Prompt: Rewrite all of the lines below as a Markdown table with two columns, "Row" for a running row number and "Line" for the text of each line. Omit blank lines and the pictures.

Data in this exercise:
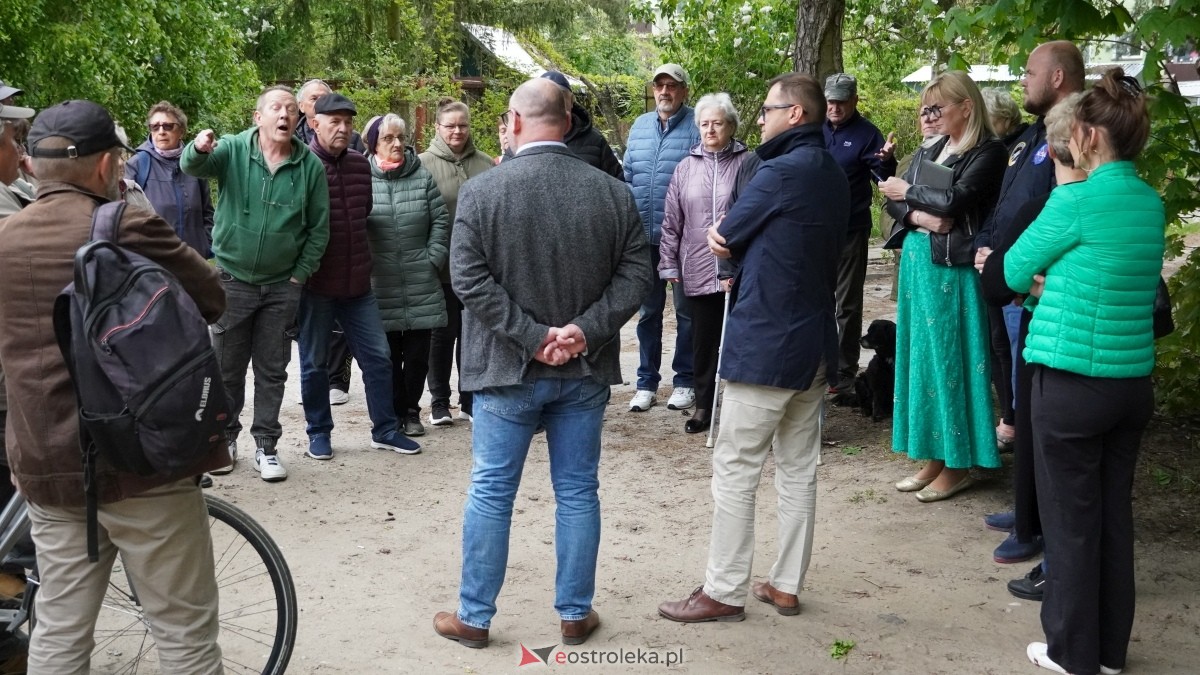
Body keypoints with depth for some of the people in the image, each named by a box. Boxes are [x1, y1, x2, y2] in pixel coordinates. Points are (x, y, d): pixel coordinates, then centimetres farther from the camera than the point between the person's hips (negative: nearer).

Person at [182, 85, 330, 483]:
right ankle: (225, 437, 28)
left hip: (282, 285, 1)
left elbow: (319, 229, 1)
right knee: (227, 367, 10)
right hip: (232, 279, -1)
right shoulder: (233, 150, -7)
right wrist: (199, 150, -48)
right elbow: (192, 167, -25)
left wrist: (300, 274, -4)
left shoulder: (310, 166, -4)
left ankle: (266, 446, 19)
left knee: (272, 371, 8)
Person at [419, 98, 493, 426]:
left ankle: (469, 400, 22)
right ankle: (439, 401, 19)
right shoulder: (424, 164, -4)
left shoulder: (485, 165, 7)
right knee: (443, 334, 7)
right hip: (442, 265, -3)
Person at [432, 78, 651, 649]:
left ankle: (474, 617, 19)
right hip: (585, 370, 2)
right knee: (578, 493, 11)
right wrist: (586, 330, -10)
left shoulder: (481, 191, -8)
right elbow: (636, 273, -5)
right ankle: (575, 615, 21)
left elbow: (470, 279, -14)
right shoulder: (613, 191, -2)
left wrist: (531, 337, -14)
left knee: (491, 493, 9)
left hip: (508, 369, -2)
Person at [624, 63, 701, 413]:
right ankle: (647, 382, 20)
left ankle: (685, 381, 18)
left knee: (686, 311, 8)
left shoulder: (697, 127, -5)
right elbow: (626, 176, 14)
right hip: (644, 236, 5)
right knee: (648, 311, 11)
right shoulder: (639, 126, 11)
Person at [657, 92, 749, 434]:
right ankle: (704, 405, 19)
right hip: (698, 271, 3)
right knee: (704, 341, 9)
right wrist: (668, 264, 9)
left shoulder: (747, 165, 1)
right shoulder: (686, 168, 10)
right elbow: (671, 222, 12)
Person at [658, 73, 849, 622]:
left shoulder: (781, 172, -16)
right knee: (798, 469, 12)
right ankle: (786, 586, 20)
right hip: (815, 342, 9)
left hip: (765, 342, -9)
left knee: (735, 472, -1)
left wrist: (727, 235, 15)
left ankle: (723, 592, 5)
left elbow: (726, 237, -7)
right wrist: (736, 239, 2)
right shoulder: (834, 178, 11)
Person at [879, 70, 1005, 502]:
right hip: (917, 262, 8)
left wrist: (908, 192, -6)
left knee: (949, 359, -2)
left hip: (952, 268, -8)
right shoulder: (929, 152, 15)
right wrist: (918, 216, -12)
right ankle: (933, 457, 19)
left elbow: (956, 199, -21)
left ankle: (957, 465, 9)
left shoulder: (987, 153, -7)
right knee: (922, 356, 10)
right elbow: (892, 202, 9)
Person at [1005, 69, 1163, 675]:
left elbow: (1016, 270, -4)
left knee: (1072, 521, 5)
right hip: (1133, 381, 7)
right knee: (1114, 513, 15)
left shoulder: (1076, 201, -15)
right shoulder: (1151, 203, 6)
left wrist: (1039, 282, 15)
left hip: (1072, 383, -7)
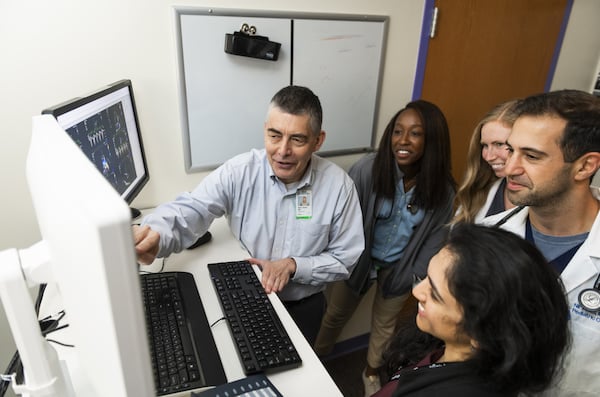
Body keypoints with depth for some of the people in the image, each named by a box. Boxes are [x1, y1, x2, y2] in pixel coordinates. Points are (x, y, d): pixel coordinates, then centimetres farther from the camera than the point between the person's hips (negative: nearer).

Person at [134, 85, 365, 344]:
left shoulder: (338, 185, -12)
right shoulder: (239, 173, -13)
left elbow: (345, 258, -5)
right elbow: (189, 211, -25)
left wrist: (293, 265, -19)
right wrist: (155, 236, -47)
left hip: (303, 306, 0)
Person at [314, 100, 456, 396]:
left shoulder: (442, 189, -19)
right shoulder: (368, 169, -25)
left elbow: (437, 236, -7)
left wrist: (418, 276, -6)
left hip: (399, 267, 2)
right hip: (358, 258, -1)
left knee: (385, 323, 25)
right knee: (336, 314, 19)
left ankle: (372, 372, 54)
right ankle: (315, 360, 49)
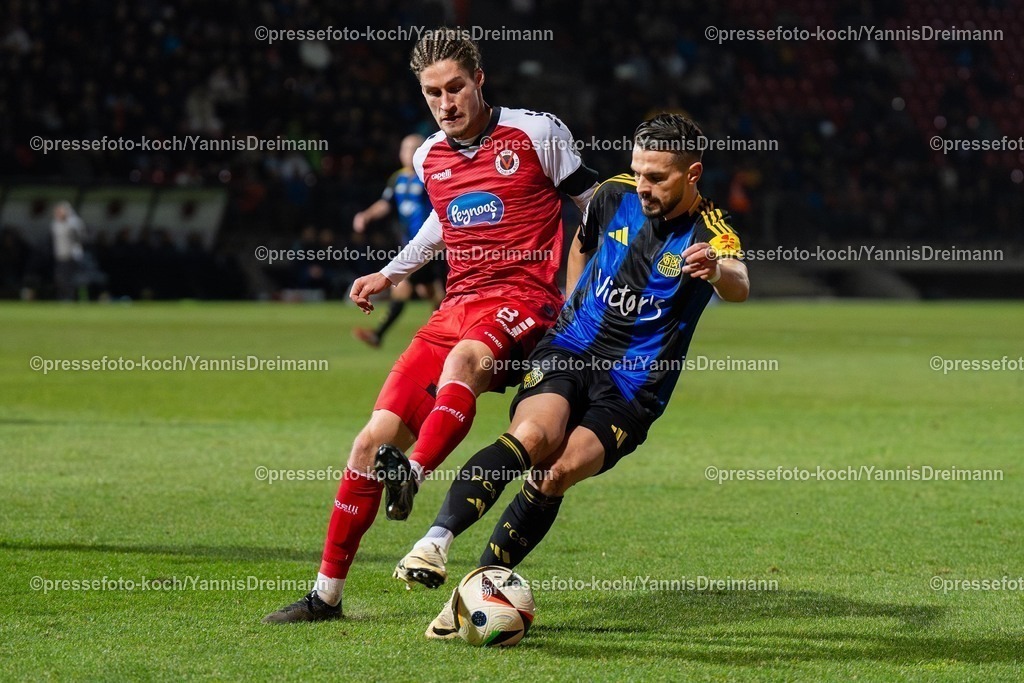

Task output:
| Row | Line |
|---|---|
| 1 | Body keypoints with depth for some of the people in the image, each named by a box. Boxes are [x1, y1, x2, y2] in pixel coordinates. Points are (x, y, d): pixel coordinates, then centimetres farther from the camera than the point between the person's hips (negative: nearer). |
| 2 | Person at [182, 85, 330, 483]: |
| 3 | right ankle: (225, 437, 28) |
| 4 | left hip: (282, 285, 1) |
| 5 | left elbow: (319, 229, 1) |
| 6 | right knee: (227, 367, 10) |
| 7 | right hip: (232, 279, -1) |
| 8 | right shoulder: (233, 150, -7) |
| 9 | right wrist: (199, 150, -48) |
| 10 | right elbow: (192, 167, -25) |
| 11 | left wrist: (300, 274, -4) |
| 12 | left shoulder: (310, 166, -4) |
| 13 | left ankle: (266, 446, 19) |
| 14 | left knee: (272, 371, 8) |
| 15 | Person at [419, 98, 493, 426]: |
| 16 | left ankle: (469, 400, 22) |
| 17 | right ankle: (439, 401, 19) |
| 18 | right shoulder: (424, 164, -4) |
| 19 | left shoulder: (485, 165, 7) |
| 20 | right knee: (443, 334, 7) |
| 21 | right hip: (442, 265, -3) |
| 22 | Person at [432, 78, 651, 649]: |
| 23 | left ankle: (474, 617, 19) |
| 24 | right hip: (585, 370, 2) |
| 25 | right knee: (578, 493, 11) |
| 26 | right wrist: (586, 330, -10) |
| 27 | left shoulder: (481, 191, -8) |
| 28 | right elbow: (636, 273, -5) |
| 29 | right ankle: (575, 615, 21) |
| 30 | left elbow: (470, 279, -14) |
| 31 | right shoulder: (613, 191, -2) |
| 32 | left wrist: (531, 337, -14) |
| 33 | left knee: (491, 493, 9) |
| 34 | left hip: (508, 369, -2) |
| 35 | Person at [624, 63, 701, 413]: |
| 36 | right ankle: (647, 382, 20) |
| 37 | left ankle: (685, 381, 18) |
| 38 | left knee: (686, 311, 8) |
| 39 | left shoulder: (697, 127, -5) |
| 40 | right elbow: (626, 176, 14) |
| 41 | right hip: (644, 236, 5) |
| 42 | right knee: (648, 311, 11) |
| 43 | right shoulder: (639, 126, 11) |
| 44 | Person at [657, 92, 749, 434]: |
| 45 | right ankle: (704, 405, 19) |
| 46 | right hip: (698, 271, 3) |
| 47 | right knee: (704, 341, 9) |
| 48 | right wrist: (668, 264, 9) |
| 49 | left shoulder: (747, 165, 1) |
| 50 | right shoulder: (686, 168, 10) |
| 51 | right elbow: (671, 222, 12) |
| 52 | Person at [658, 73, 849, 622]: |
| 53 | left shoulder: (781, 172, -16) |
| 54 | right knee: (798, 469, 12) |
| 55 | right ankle: (786, 586, 20) |
| 56 | right hip: (815, 342, 9) |
| 57 | left hip: (765, 342, -9) |
| 58 | left knee: (735, 472, -1) |
| 59 | left wrist: (727, 235, 15) |
| 60 | left ankle: (723, 592, 5) |
| 61 | left elbow: (726, 237, -7) |
| 62 | right wrist: (736, 239, 2) |
| 63 | right shoulder: (834, 178, 11) |
| 64 | Person at [879, 70, 1005, 502]: |
| 65 | right hip: (917, 262, 8) |
| 66 | left wrist: (908, 192, -6) |
| 67 | left knee: (949, 359, -2) |
| 68 | left hip: (952, 268, -8) |
| 69 | right shoulder: (929, 152, 15) |
| 70 | right wrist: (918, 216, -12) |
| 71 | right ankle: (933, 457, 19) |
| 72 | left elbow: (956, 199, -21) |
| 73 | left ankle: (957, 465, 9) |
| 74 | left shoulder: (987, 153, -7) |
| 75 | right knee: (922, 356, 10) |
| 76 | right elbow: (892, 202, 9) |
| 77 | Person at [1005, 69, 1163, 675]: |
| 78 | left elbow: (1016, 270, -4) |
| 79 | left knee: (1072, 521, 5) |
| 80 | right hip: (1133, 381, 7) |
| 81 | right knee: (1114, 513, 15) |
| 82 | left shoulder: (1076, 201, -15) |
| 83 | right shoulder: (1151, 203, 6) |
| 84 | left wrist: (1039, 282, 15) |
| 85 | left hip: (1072, 383, -7) |
| 86 | Body keypoints with depth for some of the people in the image, each named by a box. Boxes are [x1, y1, x2, y2] in pixel coordinates. Points are (x, y, d): pixel coordinates, then centimetres farther from the camera than the point between the person's hips (negative: nearer). |
| 87 | Person at [134, 85, 365, 344]: |
| 88 | left shoulder: (338, 185, -12) |
| 89 | right shoulder: (239, 173, -13) |
| 90 | left elbow: (345, 258, -5) |
| 91 | right elbow: (189, 211, -25) |
| 92 | left wrist: (293, 265, -19) |
| 93 | right wrist: (155, 236, -47) |
| 94 | left hip: (303, 306, 0) |
| 95 | Person at [314, 100, 456, 396]: |
| 96 | left shoulder: (442, 189, -19) |
| 97 | right shoulder: (368, 169, -25) |
| 98 | left elbow: (437, 236, -7) |
| 99 | left wrist: (418, 276, -6) |
| 100 | left hip: (399, 267, 2) |
| 101 | right hip: (358, 258, -1) |
| 102 | left knee: (385, 323, 25) |
| 103 | right knee: (336, 314, 19) |
| 104 | left ankle: (372, 372, 54) |
| 105 | right ankle: (315, 360, 49) |